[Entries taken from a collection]
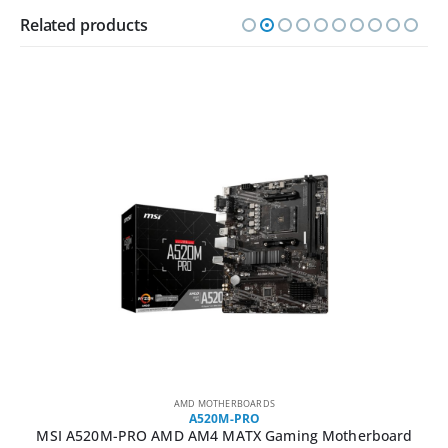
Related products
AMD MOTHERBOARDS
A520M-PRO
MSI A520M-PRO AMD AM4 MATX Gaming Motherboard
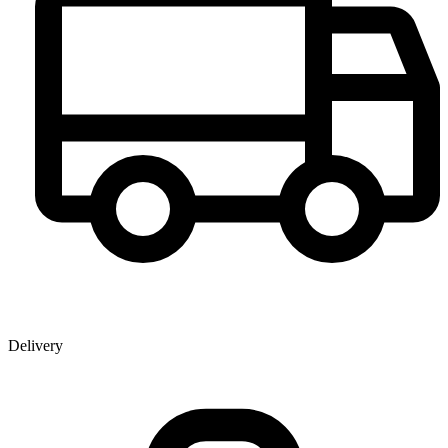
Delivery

...

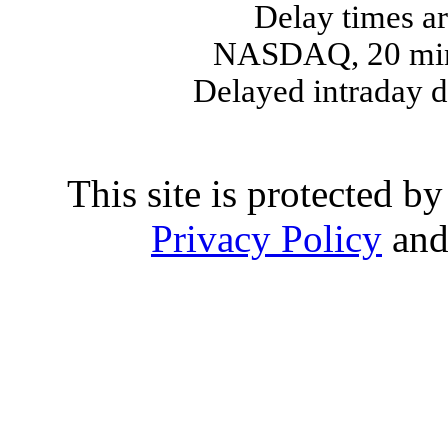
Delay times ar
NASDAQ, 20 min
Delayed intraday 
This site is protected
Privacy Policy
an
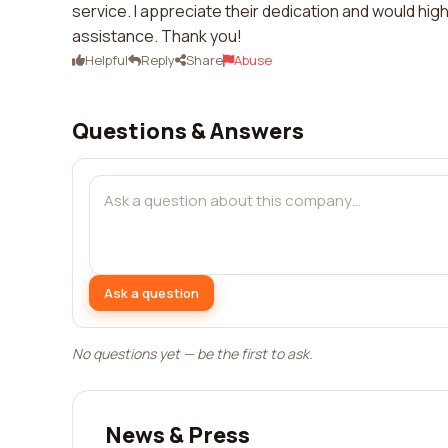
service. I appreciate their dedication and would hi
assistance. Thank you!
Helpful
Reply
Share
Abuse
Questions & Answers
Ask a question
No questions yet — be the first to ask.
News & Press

---

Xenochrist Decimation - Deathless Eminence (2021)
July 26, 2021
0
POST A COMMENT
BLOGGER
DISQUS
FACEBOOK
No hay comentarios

WORK INSTRUCTION – Starting at the line that contains "Related products" and stopping after the line that contains "MSI A520M-PRO AMD AM4 MATX Gaming Motherboard", format those lines of the records as a JSON list of strings. Use one string per line and leave out any blank lines.

OUTPUT OF THE TASK –
[
  "Related products",
  "AMD MOTHERBOARDS",
  "A520M-PRO",
  "MSI A520M-PRO AMD AM4 MATX Gaming Motherboard"
]